Prompt –
Exactly as written, transcribe the data from its opening line through the line containing "Gameplay with a". Leave every picture out.

Data shown –

----

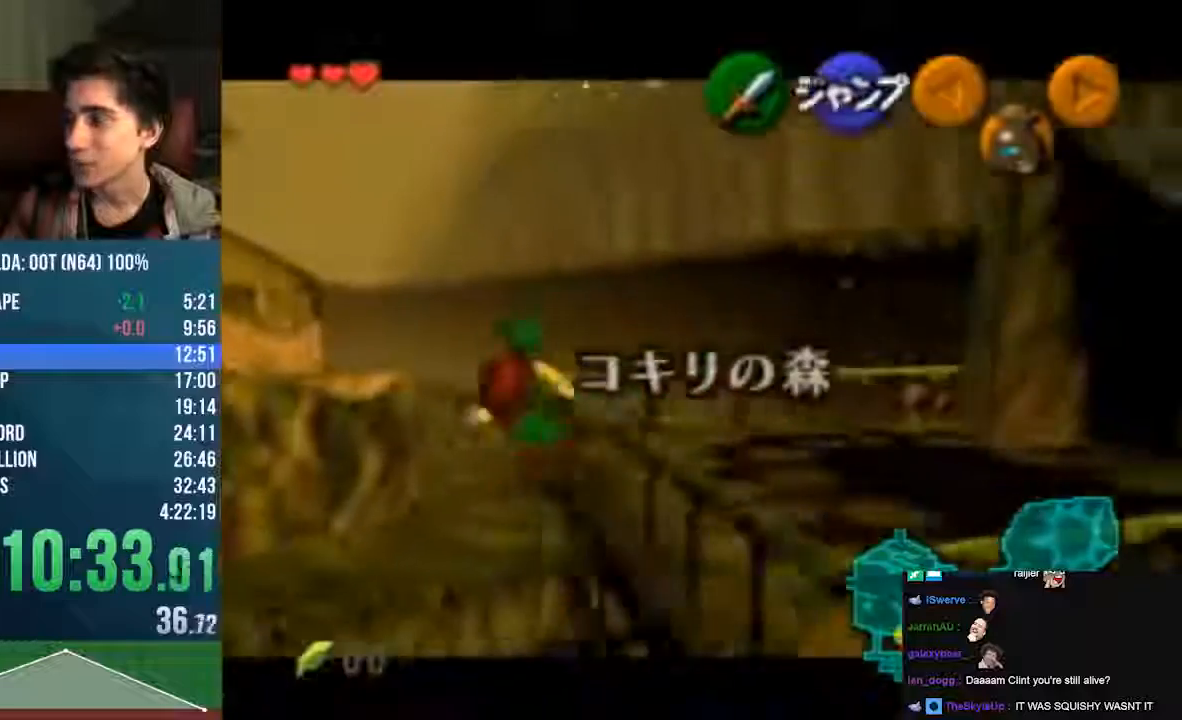
{"buttons": [], "left_stick": "left", "events": []}
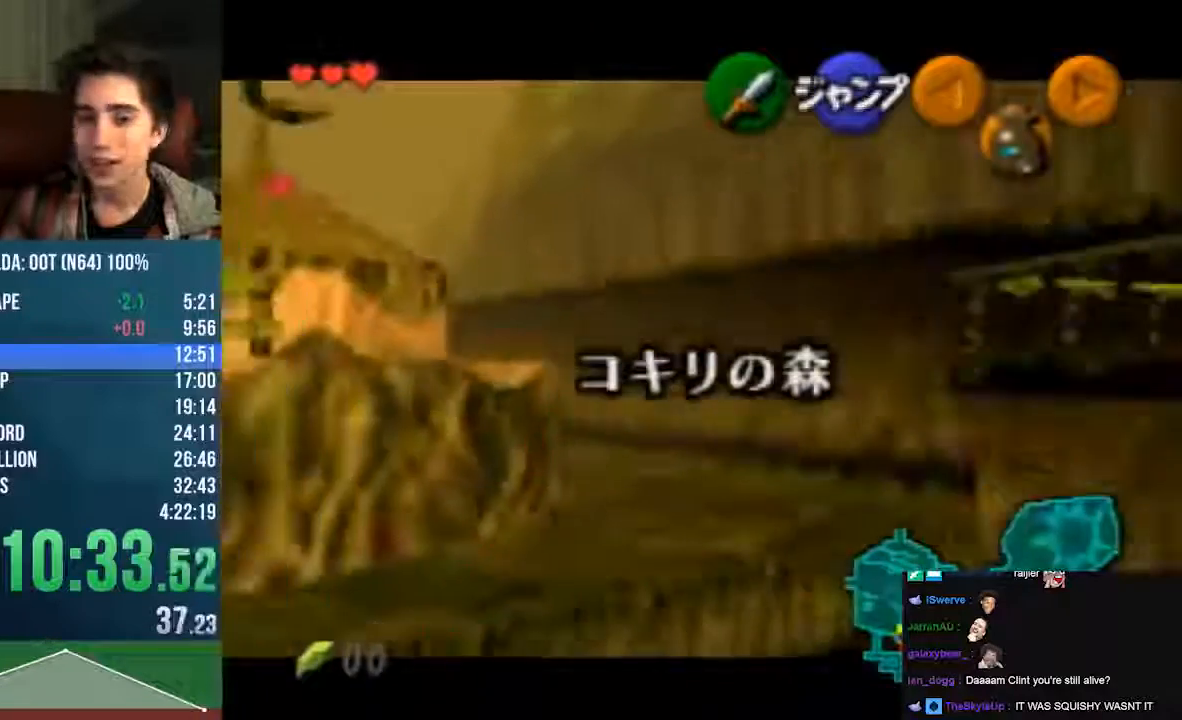
{"buttons": [], "left_stick": "left", "events": []}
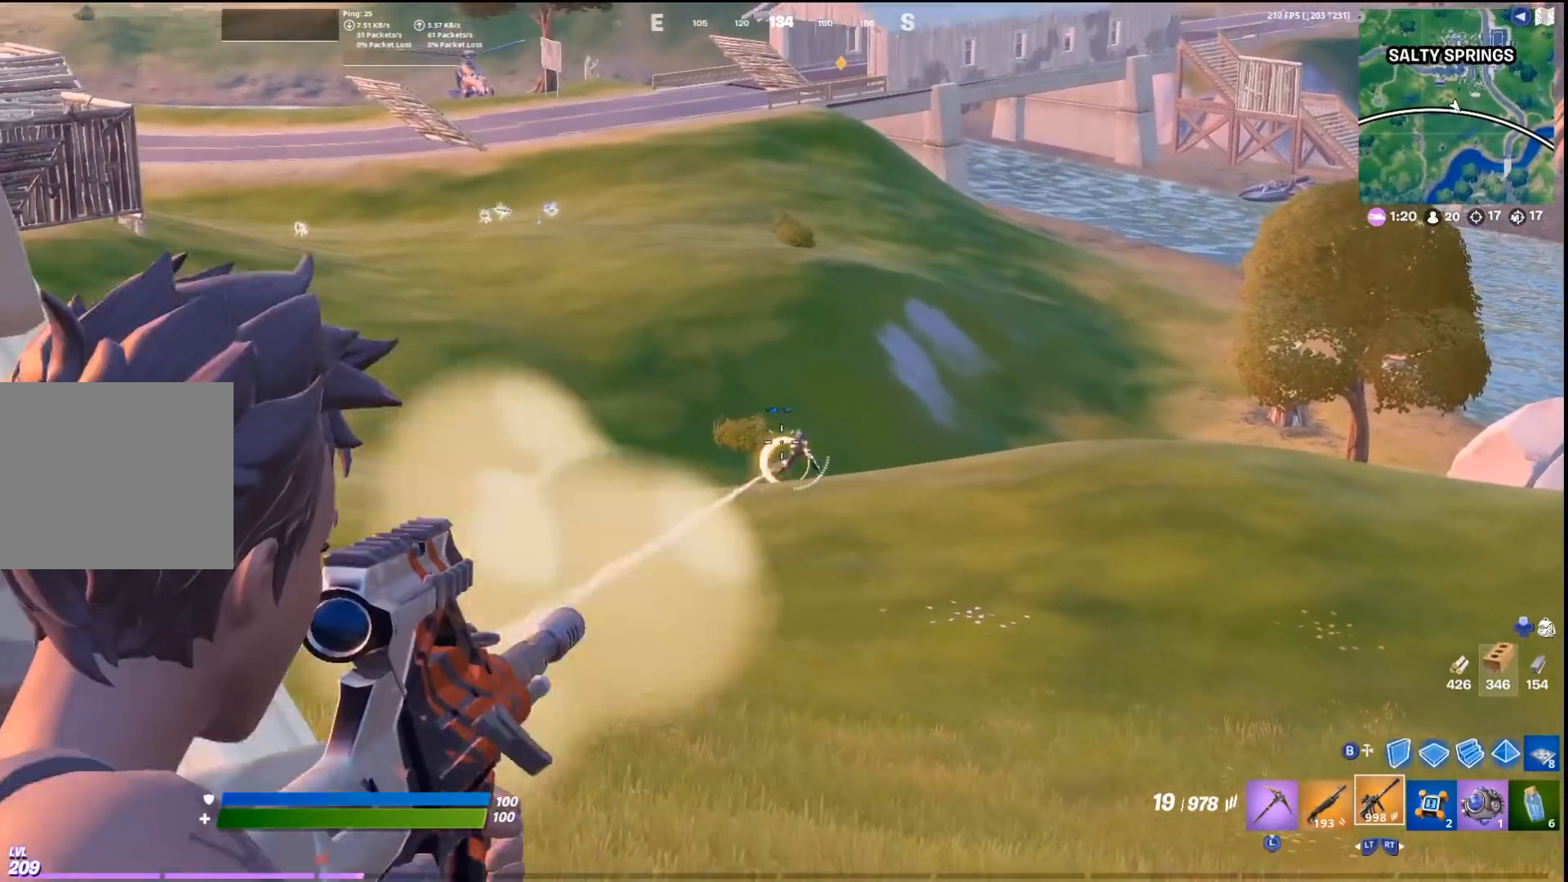
Gameplay with a controller (PlayStation layout); each line is a JSON object with the inputs held at the frame after it. "events" lists button and stick changes between this image and that frame as [ms after this image, input, new state], when the widget could be followed in between.
{"buttons": ["L1"], "left_stick": "down-right", "right_stick": "center", "events": [[67, "R1", "down"], [133, "R1", "up"], [133, "left_stick", "down-right"], [133, "right_stick", "right"], [233, "R1", "down"], [300, "R1", "up"], [300, "right_stick", "center"], [367, "R1", "down"], [367, "right_stick", "up-right"], [467, "R1", "up"], [467, "right_stick", "center"]]}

----

Solution to this task –
{"buttons": [], "left_stick": "left", "events": []}
{"buttons": [], "left_stick": "left", "events": []}
Gameplay with a controller (PlayStation layout); each line is a JSON object with the inputs held at the frame after it. "events" lists button and stick changes between this image and that frame as [ms after this image, input, new state], when the widget could be followed in between.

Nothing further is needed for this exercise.